Положим, о таком «любимом деле» я не мечтал даже в страшном сне. Я грезил о другом, и вот оно-то не сбылось ни на каплю. О чём она ещё говорит? Ах, да! Только ей было тогда тридцать лет. У неё долго не было возможности учиться — вначале сидела с больной, обезноженной мамой, затем появился ребёнок. Нестор Петрович более удачлив — он пришёл в школу прямой, ровной дорогой. Оказывается, я счастливчик. Я-то!
— Нестор Петрович, — между тем изливалась Екатерина Ивановна, — может, оттого я и выбрала школу рабочей молодёжи, потому что их понимаю, наших учеников. Можно сказать, сама побывала в этой шкуре. Ну почти. Им невероятно трудно. Легко ли навёрстывать упущенное, и чаще всего не по своей вине? Они — люди с искривлённой судьбой, вот что вы должны помнить на каждом уроке. За спиной у многих незавидные детство, юность. Неустроенная семья, а кое-кто сирота. Да о чём разговор, им в отличие от иных своих удачливых сверстников не удалось закончить школу по-людски. Если вы проникнитесь этой мыслью, вам будет легче работать и с ними, и с нами.
Она взяла с полки, будто бы наугад, один из классных журналов, и тот конечно же оказался журналом моего девятого «А». Директор провела ухоженным пальцем по списку учеников.
— Вот ваш Леднёв. Отец-одиночка. Он карабкается из класса в класс. Порой остаётся на второй год. Но упорно, пусть по миллиметру, продвигается к заветному аттестату. Звучит смешно для его возраста. Вижу, вы улыбнулись. Да, какая уж зрелость в сорок пять лет. Но это ему необходимо для собственного самоуважения. Есть и цели меркантильные. Степан Семёныч — шофёр. Но ему, как он признался, хочется большего, хотя бы в той же автоколонне, но куда сунешься без аттестата, вот он и бьётся. А легко ли, отсидев день за рулём, у него самосвал, потом шесть уроков потеть за партой? Думаю, догадываетесь сами. Но это между нами. Он стесняется говорить о своих планах и скрывает даже от собственной дочки. Однако не все упорны, как Леднёв. У кого-то ещё ко всему неладно дома. Кому-то хочется плюнуть на школу, а ну её, жизнь-то идёт, и закатиться в кино, на танцы или просто отвести душу в пивной. И вот тут, Нестор Петрович, вы должны, прямо-таки обязаны как бы стать их силой воли, материализованной, нет, точнее персонофицированной, её-то, воли, им в данный момент не хватило. Кстати, вы уже бреетесь? — спросила она будто ни с того ни с сего.

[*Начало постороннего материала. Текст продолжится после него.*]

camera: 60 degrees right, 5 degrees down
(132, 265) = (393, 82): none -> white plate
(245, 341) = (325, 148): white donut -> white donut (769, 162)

— Давно. Безопаской, — ответил я, не понимая, куда она клонит.
— Прекрасно! — обрадовалась директриса. — Будете бриться утром, скажите своему отражению в зеркале: «Я, Нестор Петрович Северов, — персонофицированная сила воли своего класса!»

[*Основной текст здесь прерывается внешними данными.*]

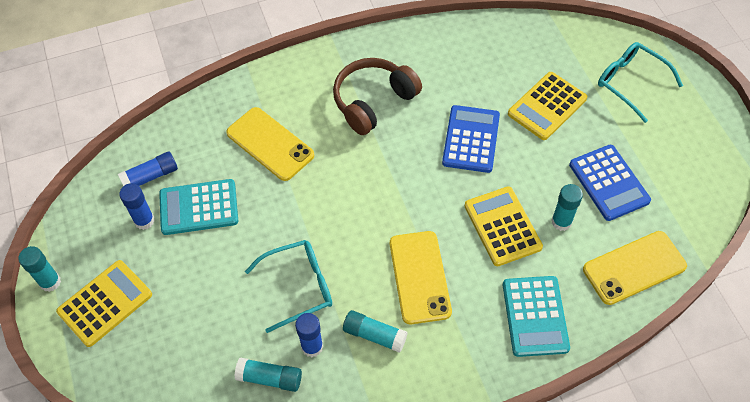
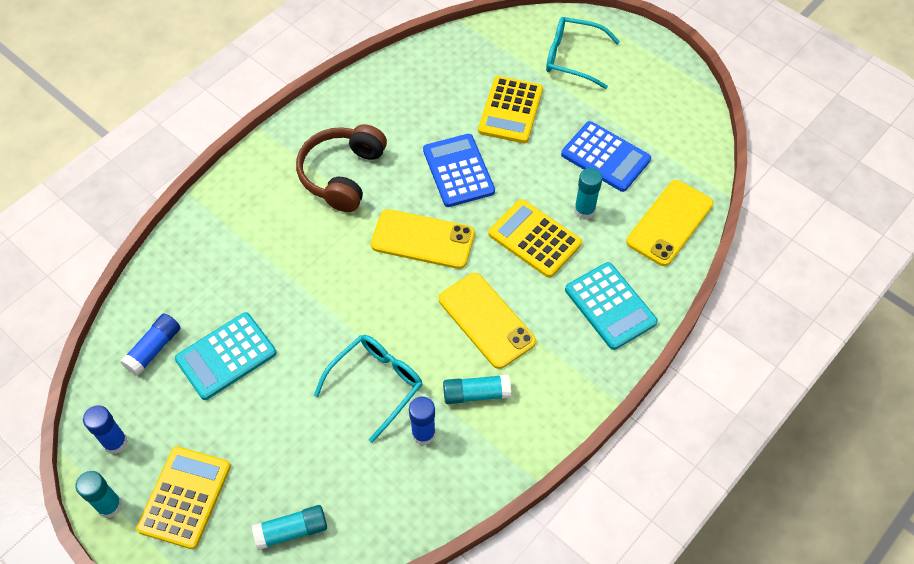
camera: 30 degrees left, 0 degrees up
(144, 221) = (175, 396): blue glue stick -> blue glue stick (115, 442)
(270, 144) = (262, 261): yellow phone -> yellow phone (423, 239)
(270, 378) = (400, 483): turquoise glue stick -> turquoise glue stick (292, 530)

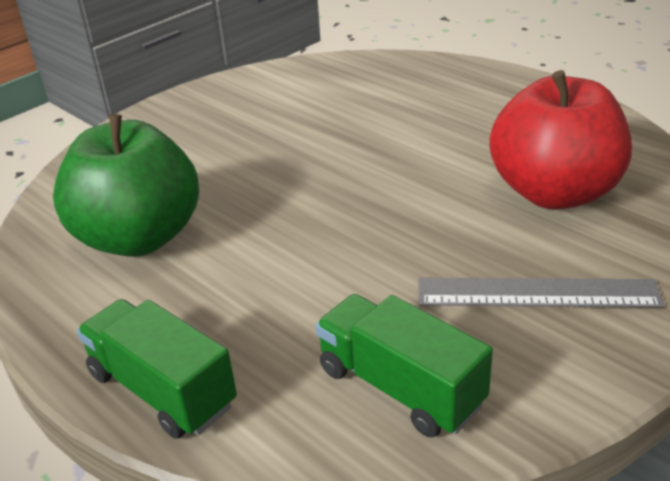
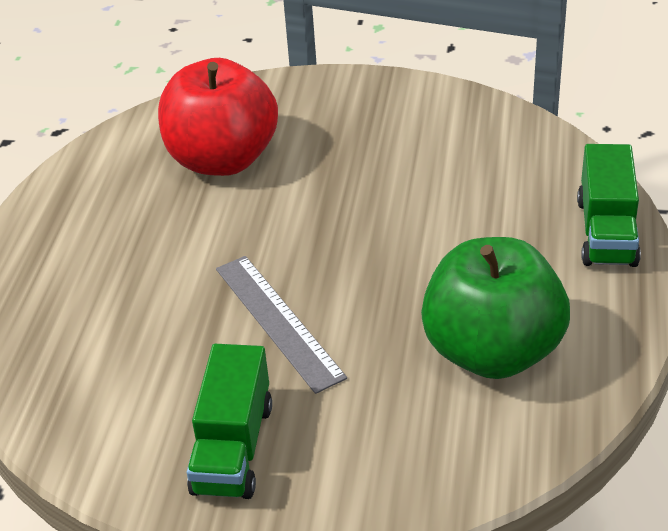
camera: 125 degrees left, 5 degrees up
(400, 387) = (493, 145): green truck -> green truck (233, 448)
(537, 293) = (355, 128): grey ruler -> grey ruler (278, 321)

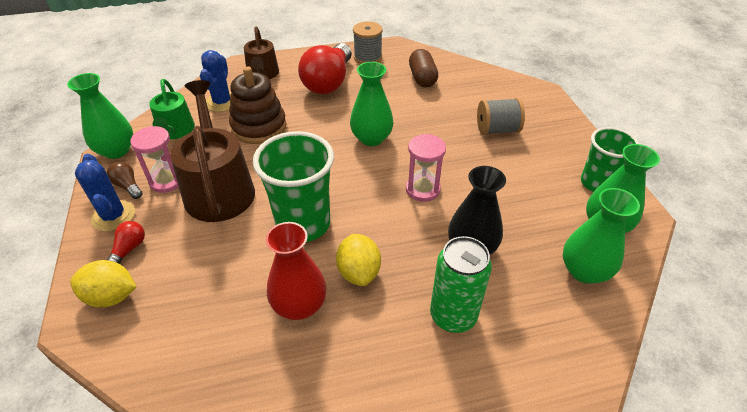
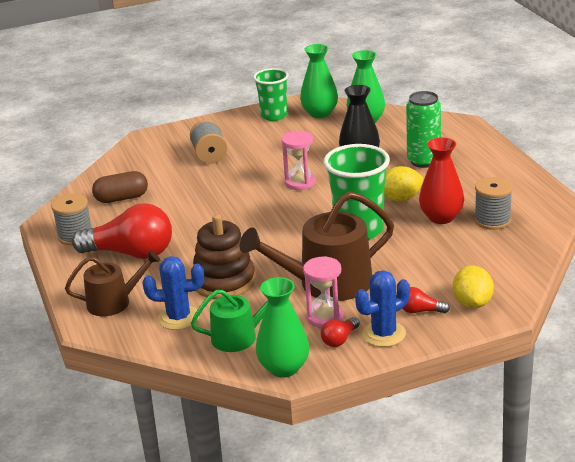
camera: 95 degrees left, 15 degrees down
(128, 186) = (339, 339): brown light bulb -> red light bulb
(269, 362) = (492, 220): none -> grey spool
(371, 138) = (233, 214): green vase -> none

У меня слипались глаза, а она говорила и говорила. В моём классе, вещала директор, числится талантливый парень с компрессорного завода. Его зовут Иван Федоскин. (Где-то и что-то я уже слышал об этом человеке. Ну да, он староста моего класса.) «Именно только числится», — повторила Екатерина Ивановна. Я, по её мнению, обязан доказать этому одарённому недотёпе: без прочных и систематических знаний ему и жизнь не в жизнь.

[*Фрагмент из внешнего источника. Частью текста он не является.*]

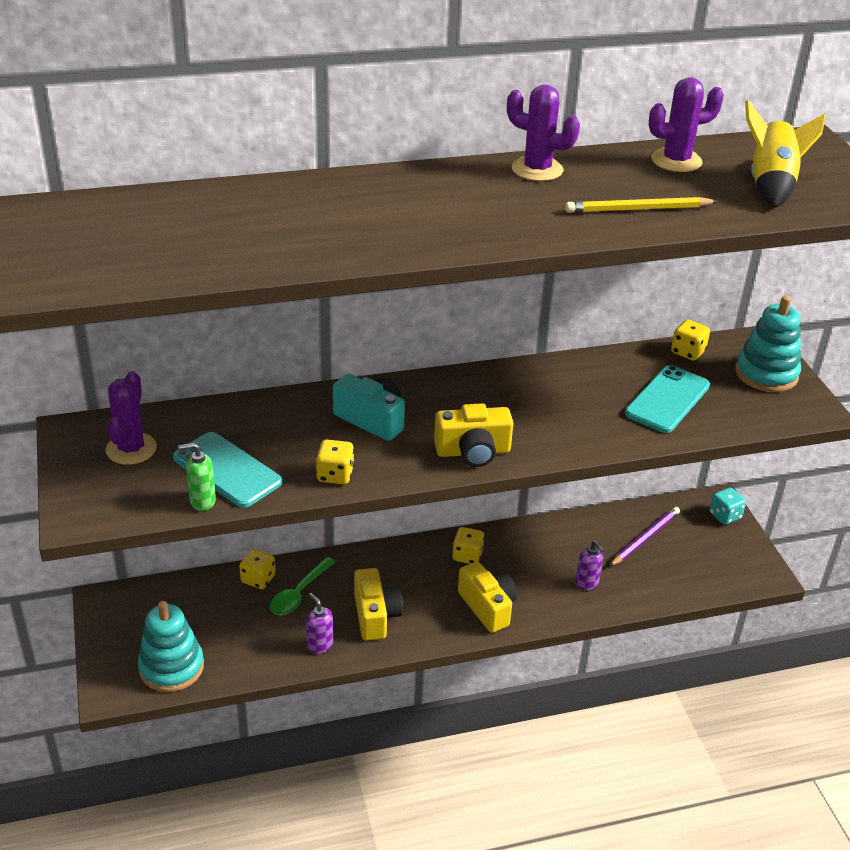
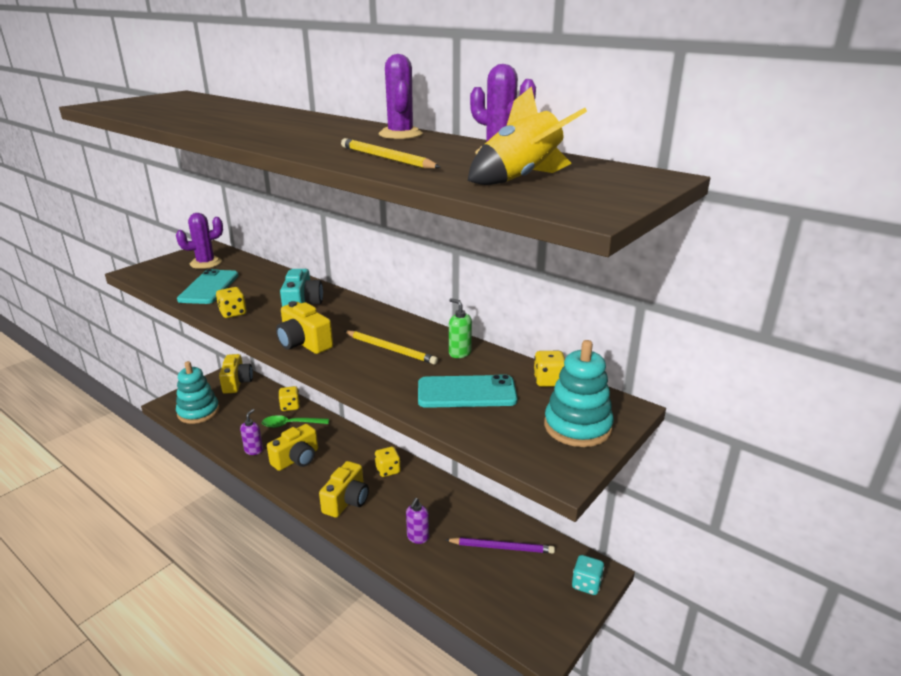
camera: 55 degrees right, 10 degrees down
(138, 605) = (237, 382): none -> yellow camera
(202, 501) = (174, 291): green soap dispenser -> green soap dispenser (459, 353)
(545, 405) = (390, 349): none -> yellow pencil

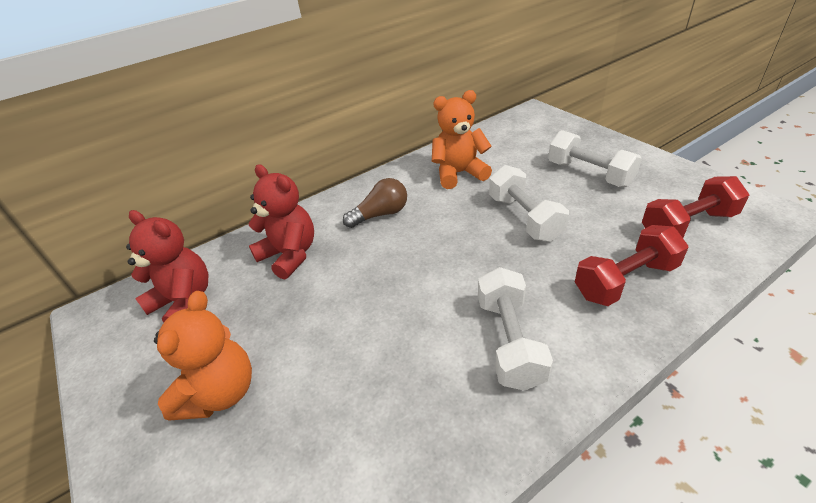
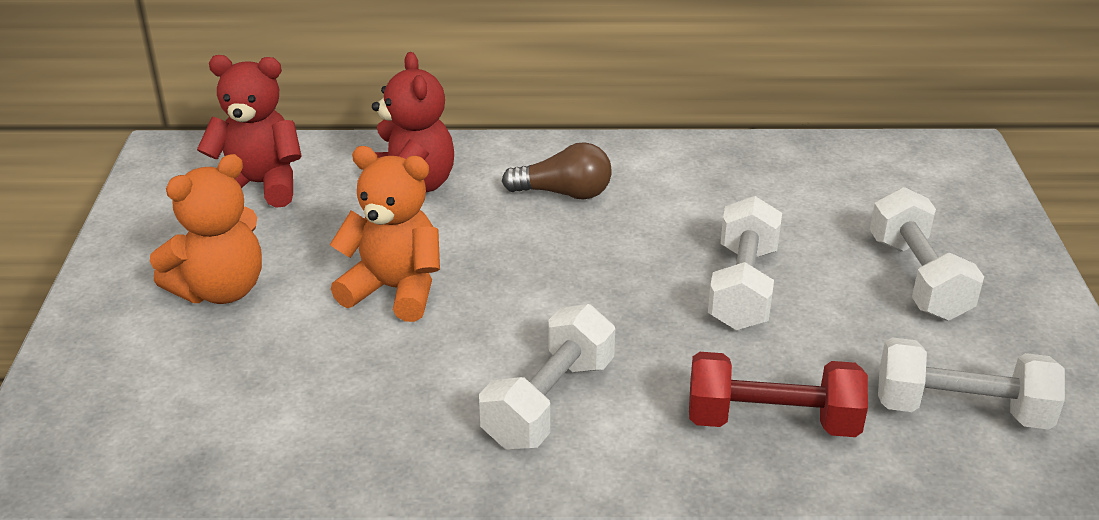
camera: 30 degrees right, 5 degrees down
(184, 302) = (259, 185): red teddy bear -> red teddy bear turned 60 degrees counterclockwise
(459, 173) = (728, 189): orange teddy bear -> orange teddy bear (395, 290)
(687, 225) = (961, 410): red dumbbell -> white dumbbell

Потом я шёл домой и ругал себя последними словами. Какой, спрашивается, бес загнал меня в институт, плодивший педагогов? При моём-то полном равнодушии к этой профессии? Имена ему, бесу, Глупость и Апломб! Тогда я был убеждён: чёрная учительская доля не для меня, высоколобого интеллектуала, она для тех, кто проще умом, а мне уготован мягкий ковровый путь в аспирантуру, а дальше кандидат, доктор наук и выше по ступеням науки. Вприпрыжку, Нестор, вприпрыжку! Впрочем, я уже разглагольствовал об этом, и не раз. И вот теперь расплачиваюсь за свою наглую авантюру.